(Collected data entries)

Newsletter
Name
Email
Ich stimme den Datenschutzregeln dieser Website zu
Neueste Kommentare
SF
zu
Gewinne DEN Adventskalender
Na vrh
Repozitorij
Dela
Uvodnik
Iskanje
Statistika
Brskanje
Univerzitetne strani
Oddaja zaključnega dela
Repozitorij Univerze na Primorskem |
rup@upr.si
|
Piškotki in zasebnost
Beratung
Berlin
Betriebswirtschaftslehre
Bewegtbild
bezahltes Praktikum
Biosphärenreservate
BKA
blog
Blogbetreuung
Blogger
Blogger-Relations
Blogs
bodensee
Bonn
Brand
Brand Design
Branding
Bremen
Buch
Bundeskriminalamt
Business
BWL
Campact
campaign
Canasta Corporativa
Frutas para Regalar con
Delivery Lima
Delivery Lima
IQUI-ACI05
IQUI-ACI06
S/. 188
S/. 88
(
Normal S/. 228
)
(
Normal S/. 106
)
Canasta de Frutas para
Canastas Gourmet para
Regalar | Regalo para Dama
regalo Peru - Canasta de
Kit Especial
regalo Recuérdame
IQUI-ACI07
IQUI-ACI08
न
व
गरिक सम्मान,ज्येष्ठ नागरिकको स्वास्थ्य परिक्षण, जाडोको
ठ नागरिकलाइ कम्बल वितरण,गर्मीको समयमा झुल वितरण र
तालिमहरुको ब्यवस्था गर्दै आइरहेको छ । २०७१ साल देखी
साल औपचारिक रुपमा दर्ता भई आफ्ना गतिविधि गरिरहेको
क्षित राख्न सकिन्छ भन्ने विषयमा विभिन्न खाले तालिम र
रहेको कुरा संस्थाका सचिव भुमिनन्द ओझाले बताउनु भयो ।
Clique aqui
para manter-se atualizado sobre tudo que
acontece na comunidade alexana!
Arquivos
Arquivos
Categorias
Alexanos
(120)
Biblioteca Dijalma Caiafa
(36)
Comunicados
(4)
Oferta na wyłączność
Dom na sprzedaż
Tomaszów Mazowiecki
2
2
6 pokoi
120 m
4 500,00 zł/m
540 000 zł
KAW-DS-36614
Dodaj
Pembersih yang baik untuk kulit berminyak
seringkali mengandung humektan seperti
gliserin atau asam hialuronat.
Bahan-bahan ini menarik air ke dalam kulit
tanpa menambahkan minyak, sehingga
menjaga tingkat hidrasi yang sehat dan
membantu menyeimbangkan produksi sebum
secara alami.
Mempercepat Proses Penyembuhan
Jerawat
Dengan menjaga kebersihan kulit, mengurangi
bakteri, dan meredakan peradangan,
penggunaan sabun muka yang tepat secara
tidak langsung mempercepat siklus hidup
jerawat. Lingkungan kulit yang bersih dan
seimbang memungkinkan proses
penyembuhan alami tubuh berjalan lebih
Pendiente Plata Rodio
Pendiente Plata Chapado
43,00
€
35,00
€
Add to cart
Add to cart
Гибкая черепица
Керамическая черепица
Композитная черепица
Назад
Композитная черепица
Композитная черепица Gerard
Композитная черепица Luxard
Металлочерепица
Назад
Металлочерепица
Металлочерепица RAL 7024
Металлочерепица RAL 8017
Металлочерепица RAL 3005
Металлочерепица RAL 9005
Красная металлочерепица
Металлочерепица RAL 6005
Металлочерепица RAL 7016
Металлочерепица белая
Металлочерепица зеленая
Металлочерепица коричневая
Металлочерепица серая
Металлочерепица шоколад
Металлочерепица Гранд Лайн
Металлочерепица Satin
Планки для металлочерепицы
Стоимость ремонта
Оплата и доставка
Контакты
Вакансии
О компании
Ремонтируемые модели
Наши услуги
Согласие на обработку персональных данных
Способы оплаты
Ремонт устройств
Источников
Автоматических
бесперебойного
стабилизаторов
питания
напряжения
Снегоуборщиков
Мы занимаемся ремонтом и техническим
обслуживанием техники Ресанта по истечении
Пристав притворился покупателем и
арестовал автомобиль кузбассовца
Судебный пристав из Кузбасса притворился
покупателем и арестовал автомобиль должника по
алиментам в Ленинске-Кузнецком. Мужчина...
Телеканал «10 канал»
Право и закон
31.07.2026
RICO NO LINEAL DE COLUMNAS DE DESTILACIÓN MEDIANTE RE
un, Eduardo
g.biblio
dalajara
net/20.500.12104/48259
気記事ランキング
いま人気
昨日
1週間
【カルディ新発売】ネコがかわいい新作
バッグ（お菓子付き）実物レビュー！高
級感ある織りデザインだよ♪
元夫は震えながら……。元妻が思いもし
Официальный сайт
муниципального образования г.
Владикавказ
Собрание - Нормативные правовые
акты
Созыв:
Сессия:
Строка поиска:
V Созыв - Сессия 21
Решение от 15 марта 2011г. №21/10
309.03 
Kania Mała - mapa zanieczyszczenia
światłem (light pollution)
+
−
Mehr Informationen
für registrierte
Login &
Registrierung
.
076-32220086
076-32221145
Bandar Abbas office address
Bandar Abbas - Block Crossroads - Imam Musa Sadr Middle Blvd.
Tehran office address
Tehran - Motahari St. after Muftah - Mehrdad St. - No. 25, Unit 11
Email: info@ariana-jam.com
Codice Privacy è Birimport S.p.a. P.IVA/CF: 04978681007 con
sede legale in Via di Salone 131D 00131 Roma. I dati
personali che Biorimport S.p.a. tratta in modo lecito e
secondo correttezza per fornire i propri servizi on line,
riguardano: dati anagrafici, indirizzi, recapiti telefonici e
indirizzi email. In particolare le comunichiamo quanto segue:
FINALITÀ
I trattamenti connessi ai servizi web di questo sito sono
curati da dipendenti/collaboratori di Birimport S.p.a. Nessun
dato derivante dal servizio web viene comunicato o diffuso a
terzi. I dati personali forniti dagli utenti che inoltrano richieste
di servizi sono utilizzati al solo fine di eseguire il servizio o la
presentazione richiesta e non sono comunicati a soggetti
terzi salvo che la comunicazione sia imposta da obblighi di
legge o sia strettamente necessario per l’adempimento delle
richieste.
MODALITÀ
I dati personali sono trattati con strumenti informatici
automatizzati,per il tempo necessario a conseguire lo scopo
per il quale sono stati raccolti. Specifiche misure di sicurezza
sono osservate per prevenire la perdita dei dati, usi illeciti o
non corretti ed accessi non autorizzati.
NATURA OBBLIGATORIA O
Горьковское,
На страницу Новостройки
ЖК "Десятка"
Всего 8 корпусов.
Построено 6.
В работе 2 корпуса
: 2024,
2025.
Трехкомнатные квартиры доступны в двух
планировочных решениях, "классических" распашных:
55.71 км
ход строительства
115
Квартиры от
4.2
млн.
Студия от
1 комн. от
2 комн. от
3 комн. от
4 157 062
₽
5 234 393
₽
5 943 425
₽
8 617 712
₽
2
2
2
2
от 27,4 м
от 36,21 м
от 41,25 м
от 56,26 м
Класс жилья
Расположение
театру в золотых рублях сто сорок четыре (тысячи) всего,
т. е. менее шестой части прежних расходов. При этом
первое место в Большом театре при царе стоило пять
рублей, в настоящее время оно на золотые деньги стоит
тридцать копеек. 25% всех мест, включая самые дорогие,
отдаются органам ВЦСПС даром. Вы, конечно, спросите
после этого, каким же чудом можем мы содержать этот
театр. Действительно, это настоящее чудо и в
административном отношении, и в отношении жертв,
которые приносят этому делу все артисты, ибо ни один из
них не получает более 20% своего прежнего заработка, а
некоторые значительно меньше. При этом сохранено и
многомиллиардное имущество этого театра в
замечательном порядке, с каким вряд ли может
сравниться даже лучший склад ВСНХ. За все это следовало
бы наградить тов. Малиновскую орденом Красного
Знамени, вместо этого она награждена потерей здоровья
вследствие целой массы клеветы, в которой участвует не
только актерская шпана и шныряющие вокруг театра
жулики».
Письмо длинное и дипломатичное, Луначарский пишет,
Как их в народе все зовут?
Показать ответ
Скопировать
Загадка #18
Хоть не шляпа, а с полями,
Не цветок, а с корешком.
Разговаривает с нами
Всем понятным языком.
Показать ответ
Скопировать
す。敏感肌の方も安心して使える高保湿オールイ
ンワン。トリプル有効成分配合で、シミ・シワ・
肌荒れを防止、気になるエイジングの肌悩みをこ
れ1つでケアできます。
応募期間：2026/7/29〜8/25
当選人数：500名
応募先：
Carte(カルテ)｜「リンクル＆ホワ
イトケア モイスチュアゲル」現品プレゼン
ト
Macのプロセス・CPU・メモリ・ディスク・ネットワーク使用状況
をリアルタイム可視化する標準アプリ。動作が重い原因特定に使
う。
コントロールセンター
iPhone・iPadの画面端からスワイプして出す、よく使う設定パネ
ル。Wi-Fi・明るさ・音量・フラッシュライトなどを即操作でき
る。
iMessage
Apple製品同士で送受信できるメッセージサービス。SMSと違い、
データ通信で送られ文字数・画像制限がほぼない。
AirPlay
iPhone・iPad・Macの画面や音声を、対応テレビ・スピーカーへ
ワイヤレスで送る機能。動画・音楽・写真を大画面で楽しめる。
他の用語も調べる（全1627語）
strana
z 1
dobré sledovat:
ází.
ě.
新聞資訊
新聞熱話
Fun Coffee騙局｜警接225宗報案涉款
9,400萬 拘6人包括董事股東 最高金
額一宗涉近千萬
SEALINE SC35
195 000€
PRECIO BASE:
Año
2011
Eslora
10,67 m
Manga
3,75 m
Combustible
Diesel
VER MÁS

WORK INSTRUCTIONS:
In the lines from the first one through the one containing "gliserin atau asam hialuronat.", swap "Arquivos" for "Arquivo". Return only those lines, otherwise unchanged.

EXERCISE RESPONSE:
Newsletter
Name
Email
Ich stimme den Datenschutzregeln dieser Website zu
Neueste Kommentare
SF
zu
Gewinne DEN Adventskalender
Na vrh
Repozitorij
Dela
Uvodnik
Iskanje
Statistika
Brskanje
Univerzitetne strani
Oddaja zaključnega dela
Repozitorij Univerze na Primorskem |
rup@upr.si
|
Piškotki in zasebnost
Beratung
Berlin
Betriebswirtschaftslehre
Bewegtbild
bezahltes Praktikum
Biosphärenreservate
BKA
blog
Blogbetreuung
Blogger
Blogger-Relations
Blogs
bodensee
Bonn
Brand
Brand Design
Branding
Bremen
Buch
Bundeskriminalamt
Business
BWL
Campact
campaign
Canasta Corporativa
Frutas para Regalar con
Delivery Lima
Delivery Lima
IQUI-ACI05
IQUI-ACI06
S/. 188
S/. 88
(
Normal S/. 228
)
(
Normal S/. 106
)
Canasta de Frutas para
Canastas Gourmet para
Regalar | Regalo para Dama
regalo Peru - Canasta de
Kit Especial
regalo Recuérdame
IQUI-ACI07
IQUI-ACI08
न
व
गरिक सम्मान,ज्येष्ठ नागरिकको स्वास्थ्य परिक्षण, जाडोको
ठ नागरिकलाइ कम्बल वितरण,गर्मीको समयमा झुल वितरण र
तालिमहरुको ब्यवस्था गर्दै आइरहेको छ । २०७१ साल देखी
साल औपचारिक रुपमा दर्ता भई आफ्ना गतिविधि गरिरहेको
क्षित राख्न सकिन्छ भन्ने विषयमा विभिन्न खाले तालिम र
रहेको कुरा संस्थाका सचिव भुमिनन्द ओझाले बताउनु भयो ।
Clique aqui
para manter-se atualizado sobre tudo que
acontece na comunidade alexana!
Arquivo
Arquivo
Categorias
Alexanos
(120)
Biblioteca Dijalma Caiafa
(36)
Comunicados
(4)
Oferta na wyłączność
Dom na sprzedaż
Tomaszów Mazowiecki
2
2
6 pokoi
120 m
4 500,00 zł/m
540 000 zł
KAW-DS-36614
Dodaj
Pembersih yang baik untuk kulit berminyak
seringkali mengandung humektan seperti
gliserin atau asam hialuronat.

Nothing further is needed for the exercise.